Nous ne serons pas séparés longtemps,
Pancrace».
Le diacre les avertit alors que
tout était prêt pour l'oblation du
sacrifice au milieu de la prison. Les deux jeunes gens
se retournèrent, et Pancrace demeura
stupéfait. Le saint prêtre Lucianus
était couché sur le sol ; car ses
membres, cruellement tendus par la catasta
(chevalet), ne lui permettaient pas de se lever. Sur la
poitrine du martyr, Reparatus avait étendu les
trois linges qui doivent toujours recouvrir l'autel ; puis il y avait placé le pain non
fermenté et le calice, qu'il soutenait de ses
mains, et où étaient
mélangés le vin et l'eau. On avait
soulevé la tête du pieux vieillard, afin
qu'il pût lire les prières habituelles et
accomplir toutes les cérémonies
prescrites pour l'oblation et la consécration.

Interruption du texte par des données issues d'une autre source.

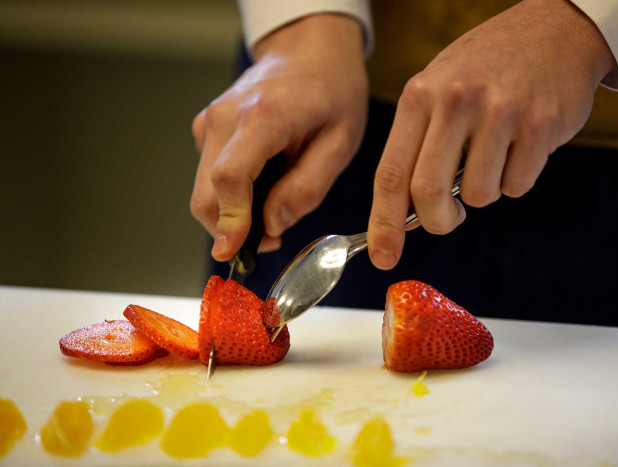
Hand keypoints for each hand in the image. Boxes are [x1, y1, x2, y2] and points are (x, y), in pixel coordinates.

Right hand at [190, 14, 367, 260]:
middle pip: (206, 194)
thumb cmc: (331, 92)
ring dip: (233, 214)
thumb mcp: (340, 142)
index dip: (229, 221)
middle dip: (232, 229)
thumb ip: (307, 188)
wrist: (308, 50)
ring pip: (204, 191)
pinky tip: (263, 183)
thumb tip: (271, 226)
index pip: (229, 178)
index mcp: (263, 117)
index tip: (234, 252)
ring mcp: (210, 122)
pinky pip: (210, 177)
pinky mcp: (206, 129)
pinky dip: (231, 195)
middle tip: (270, 238)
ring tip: (274, 204)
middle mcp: (225, 118)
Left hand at [367, 0, 615, 269]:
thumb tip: (403, 211)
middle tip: (448, 218)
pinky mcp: (540, 126)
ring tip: (494, 156)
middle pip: (428, 195)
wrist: (554, 30)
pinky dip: (517, 179)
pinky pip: (517, 185)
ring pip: (479, 196)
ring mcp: (499, 113)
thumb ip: (417, 144)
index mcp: (420, 96)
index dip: (383, 223)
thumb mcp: (438, 89)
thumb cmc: (487, 67)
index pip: (391, 174)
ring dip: (485, 191)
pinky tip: (520, 145)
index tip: (382, 256)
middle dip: (437, 222)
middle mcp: (455, 102)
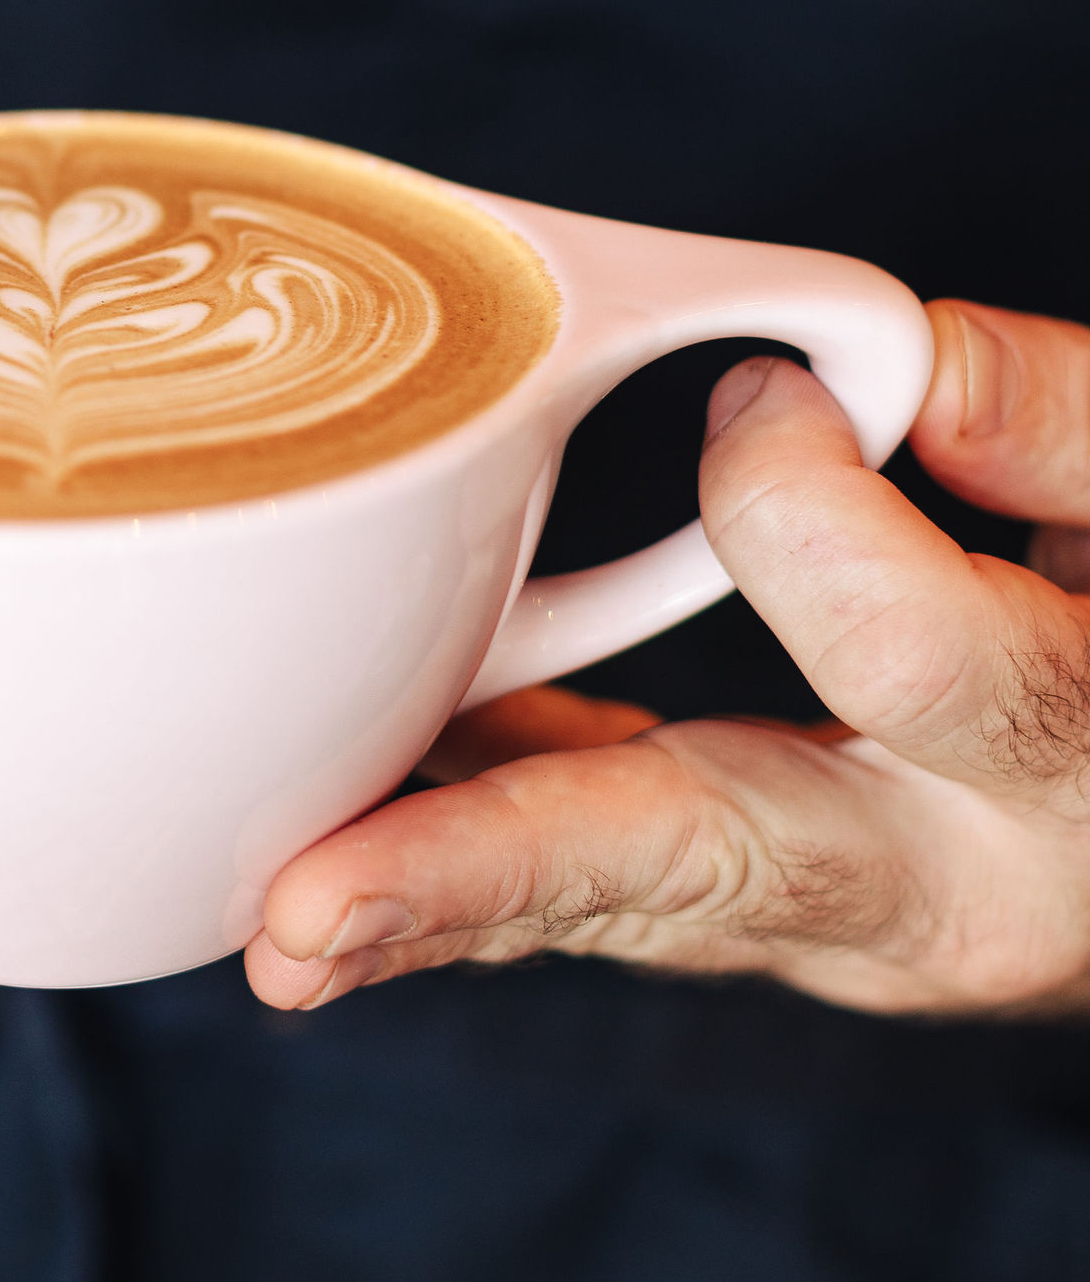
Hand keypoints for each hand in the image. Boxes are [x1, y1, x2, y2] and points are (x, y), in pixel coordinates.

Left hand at [249, 301, 1089, 1019]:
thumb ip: (1063, 430)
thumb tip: (896, 357)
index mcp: (1069, 772)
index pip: (903, 652)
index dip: (804, 505)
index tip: (765, 394)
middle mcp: (936, 891)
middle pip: (690, 869)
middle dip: (483, 883)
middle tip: (303, 920)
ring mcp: (828, 925)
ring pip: (606, 905)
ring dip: (428, 907)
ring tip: (272, 924)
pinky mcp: (751, 905)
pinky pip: (592, 880)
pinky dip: (463, 856)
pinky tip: (333, 825)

Chaque fidèle s'approcha ensuite
dévotement, et, avec des larmes de
reconnaissance, reçut des mains
consacrées de Lucianus sa part, ou plutôt
la totalité de la nourriture mystique (4). |
|
(1) Actes des martyrs
de Lyon, p. 219. |
|
(2) Asinus
portans mysteria, proverbe latin. |
|
(3) Voyez aussi
les notes de Baronius dans le Martyrologe. Les mots
(Christi) coelestia membra, appliqués à
la sainte Eucharistie, fournissent un de ces arguments
inattendus, mais frappants, qui sont plutôt
l'expression de la croyance générale de
l'antiquité que des figures symboliques. |
|
(4) Un semblable
exemple de la célébration des divins
mystères est rapporté dans les actes d'un
prêtre du même nom à Antioche. Voyez
Ruinart, t. III, p. 182, note. |
|
(5) Ce n'est plus
moi qui vis, c'est Jésus-Christ qui vit en moi.